→ PROBLEM REQUIREMENTS
Extract all lines that hold "Vmed" from the records below.

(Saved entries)
━━━━━━━━━━━━━━━━━━━━

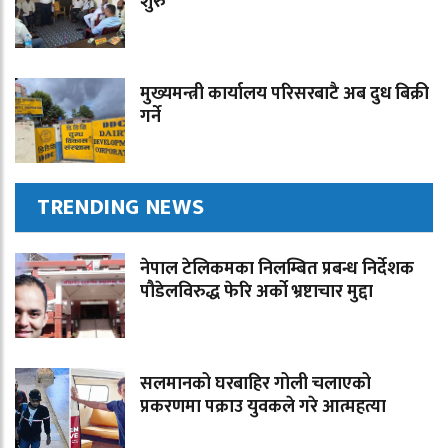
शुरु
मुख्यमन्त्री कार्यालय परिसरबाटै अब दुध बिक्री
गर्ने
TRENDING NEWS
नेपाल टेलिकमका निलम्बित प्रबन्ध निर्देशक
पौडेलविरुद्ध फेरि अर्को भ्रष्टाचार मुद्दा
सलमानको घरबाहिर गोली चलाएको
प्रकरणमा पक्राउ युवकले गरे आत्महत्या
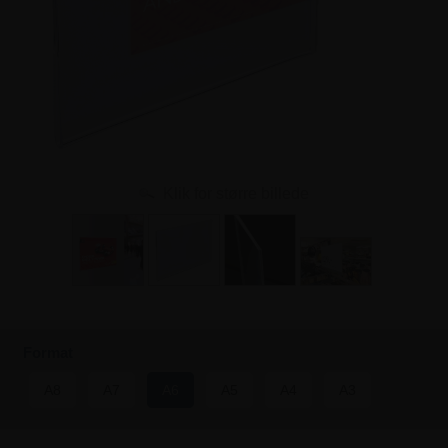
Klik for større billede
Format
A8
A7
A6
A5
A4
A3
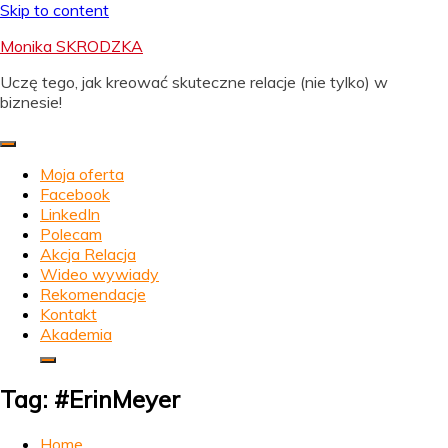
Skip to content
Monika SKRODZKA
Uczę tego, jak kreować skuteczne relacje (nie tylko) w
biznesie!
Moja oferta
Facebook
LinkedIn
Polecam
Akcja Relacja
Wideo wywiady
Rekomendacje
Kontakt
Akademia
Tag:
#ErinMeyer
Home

━━━━━━━━━━━━━━━━━━━━

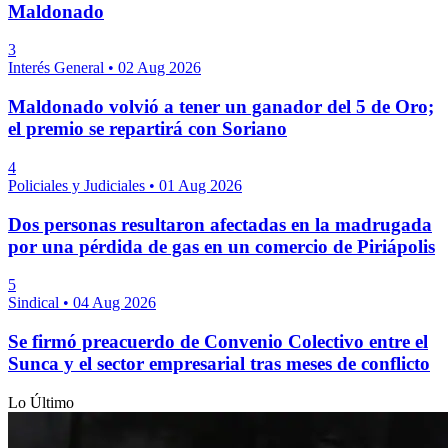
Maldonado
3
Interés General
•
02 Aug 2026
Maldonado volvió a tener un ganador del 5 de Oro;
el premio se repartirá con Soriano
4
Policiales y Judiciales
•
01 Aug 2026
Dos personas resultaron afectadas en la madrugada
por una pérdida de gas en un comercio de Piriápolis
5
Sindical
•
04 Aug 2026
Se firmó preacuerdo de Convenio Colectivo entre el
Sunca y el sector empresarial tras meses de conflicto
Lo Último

━━━━━━━━━━━━━━━━━━━━

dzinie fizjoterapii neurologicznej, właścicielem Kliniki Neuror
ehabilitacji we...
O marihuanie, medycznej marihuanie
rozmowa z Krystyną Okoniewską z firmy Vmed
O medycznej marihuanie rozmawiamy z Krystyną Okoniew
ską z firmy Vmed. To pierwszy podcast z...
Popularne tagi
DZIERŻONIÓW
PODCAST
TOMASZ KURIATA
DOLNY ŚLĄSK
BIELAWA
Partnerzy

━━━━━━━━━━━━━━━━━━━━

→ RESULT
rozmowa z Krystyną Okoniewską z firmy Vmed
ską z firmy Vmed. To pierwszy podcast z...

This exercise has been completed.